WORK TASK>
Within the entries that follow, report how many lines contain the word "Computer", giving the number by itself.

EXTRACTED ENTRIES>

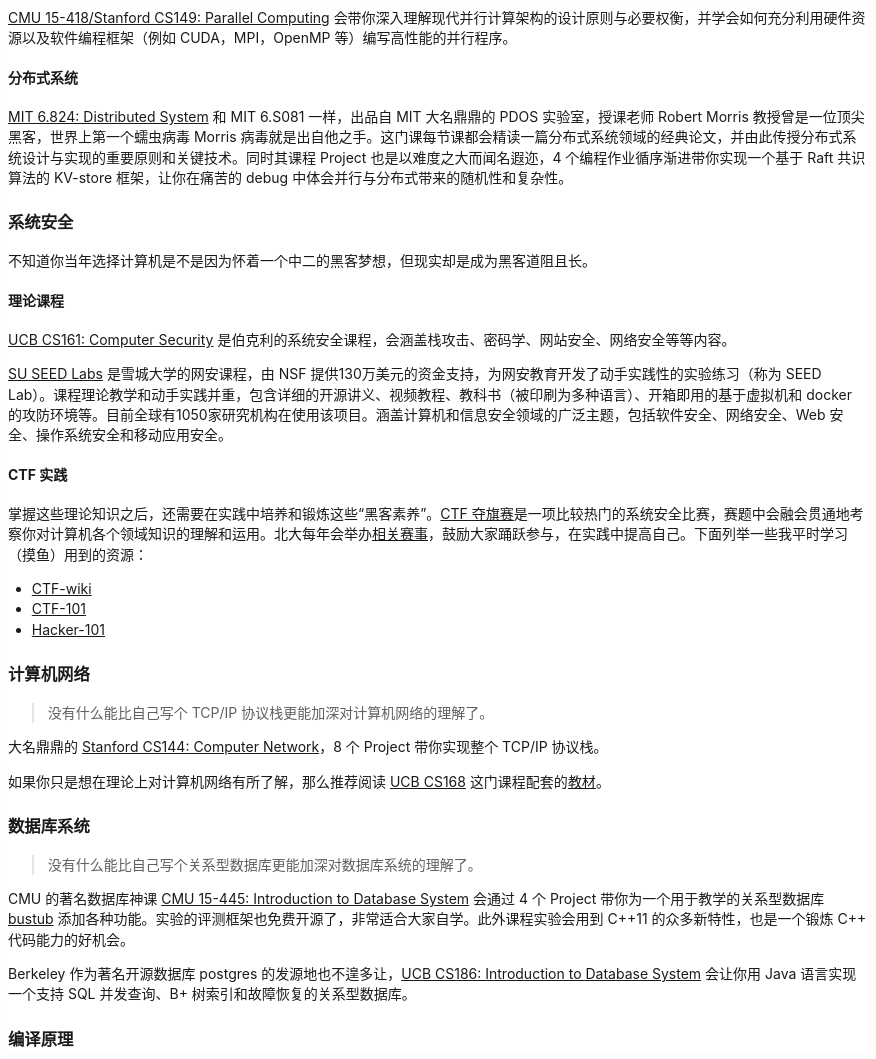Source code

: [CMU 15-418/Stanford CS149: Parallel Computing](https://csdiy.wiki/%E5%B9%B6%E8%A1%8C%E4%B8%8E%E5%88%86%E5%B8%83%E5%BC%8F%E7%B3%BB%E7%BB%9F/CS149/) 会带你深入理解现代并行计算架构的设计原则与必要权衡，并学会如何充分利用硬件资源以及软件编程框架（例如 CUDA，MPI，OpenMP 等）编写高性能的并行程序。

#### 分布式系统

[MIT 6.824: Distributed System](https://csdiy.wiki/%E5%B9%B6%E8%A1%8C%E4%B8%8E%E5%88%86%E5%B8%83%E5%BC%8F%E7%B3%BB%E7%BB%9F/MIT6.824/) 和 MIT 6.S081 一样，出品自 MIT 大名鼎鼎的 PDOS 实验室，授课老师 Robert Morris 教授曾是一位顶尖黑客，世界上第一个蠕虫病毒 Morris 病毒就是出自他之手。这门课每节课都会精读一篇分布式系统领域的经典论文，并由此传授分布式系统设计与实现的重要原则和关键技术。同时其课程 Project 也是以难度之大而闻名遐迩，4 个编程作业循序渐进带你实现一个基于 Raft 共识算法的 KV-store 框架，让你在痛苦的 debug 中体会并行与分布式带来的随机性和复杂性。

### 系统安全

不知道你当年选择计算机是不是因为怀着一个中二的黑客梦想，但现实却是成为黑客道阻且长。

#### 理论课程

[UCB CS161: Computer Security](https://csdiy.wiki/%E7%B3%BB%E7%BB%9F%E5%AE%89%E5%85%A8/CS161/) 是伯克利的系统安全课程，会涵盖栈攻击、密码学、网站安全、网络安全等等内容。

[SU SEED Labs](https://csdiy.wiki/%E7%B3%BB%E7%BB%9F%E5%AE%89%E5%85%A8/SEEDLabs/) 是雪城大学的网安课程，由 NSF 提供130万美元的资金支持，为网安教育开发了动手实践性的实验练习（称为 SEED Lab）。课程理论教学和动手实践并重，包含详细的开源讲义、视频教程、教科书（被印刷为多种语言）、开箱即用的基于虚拟机和 docker 的攻防环境等。目前全球有1050家研究机构在使用该项目。涵盖计算机和信息安全领域的广泛主题，包括软件安全、网络安全、Web 安全、操作系统安全和移动应用安全。

#### CTF 实践

掌握这些理论知识之后，还需要在实践中培养和锻炼这些“黑客素养”。[CTF 夺旗赛](https://ctf-wiki.org/)是一项比较热门的系统安全比赛，赛题中会融会贯通地考察你对计算机各个领域知识的理解和运用。北大每年会举办[相关赛事](https://geekgame.pku.edu.cn/)，鼓励大家踊跃参与，在实践中提高自己。下面列举一些我平时学习（摸鱼）用到的资源：

+   [CTF-wiki](https://ctf-wiki.org/)
+   [CTF-101](https://ctf101.org/)
+   [Hacker-101](https://ctf.hacker101.com/)

### 计算机网络

> 没有什么能比自己写个 TCP/IP 协议栈更能加深对计算机网络的理解了。

大名鼎鼎的 [Stanford CS144: Computer Network](https://csdiy.wiki/%E8%AE%A1%E7%AE%97%E6%9C%BA%E7%BD%91%E7%BB%9C/CS144/)，8 个 Project 带你实现整个 TCP/IP 协议栈。

如果你只是想在理论上对计算机网络有所了解，那么推荐阅读 [UCB CS168](https://csdiy.wiki/%E8%AE%A1%E7%AE%97%E6%9C%BA%E7%BD%91%E7%BB%9C/CS168/) 这门课程配套的[教材](https://textbook.cs168.io/)。

### 数据库系统

> 没有什么能比自己写个关系型数据库更能加深对数据库系统的理解了。

CMU 的著名数据库神课 [CMU 15-445: Introduction to Database System](https://csdiy.wiki/%E6%95%B0%E6%8D%AE%E5%BA%93%E7%B3%BB%E7%BB%9F/15445/) 会通过 4 个 Project 带你为一个用于教学的关系型数据库 [bustub](https://github.com/cmu-db/bustub) 添加各种功能。实验的评测框架也免费开源了，非常适合大家自学。此外课程实验会用到 C++11 的众多新特性，也是一个锻炼 C++ 代码能力的好机会。

Berkeley 作为著名开源数据库 postgres 的发源地也不遑多让，[UCB CS186: Introduction to Database System](https://csdiy.wiki/%E6%95%B0%E6%8D%AE%E5%BA%93%E7%B3%BB%E7%BB%9F/CS186/) 会让你用 Java 语言实现一个支持 SQL 并发查询、B+ 树索引和故障恢复的关系型数据库。

### 编译原理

SOLUTION TO THIS EXERCISE>
2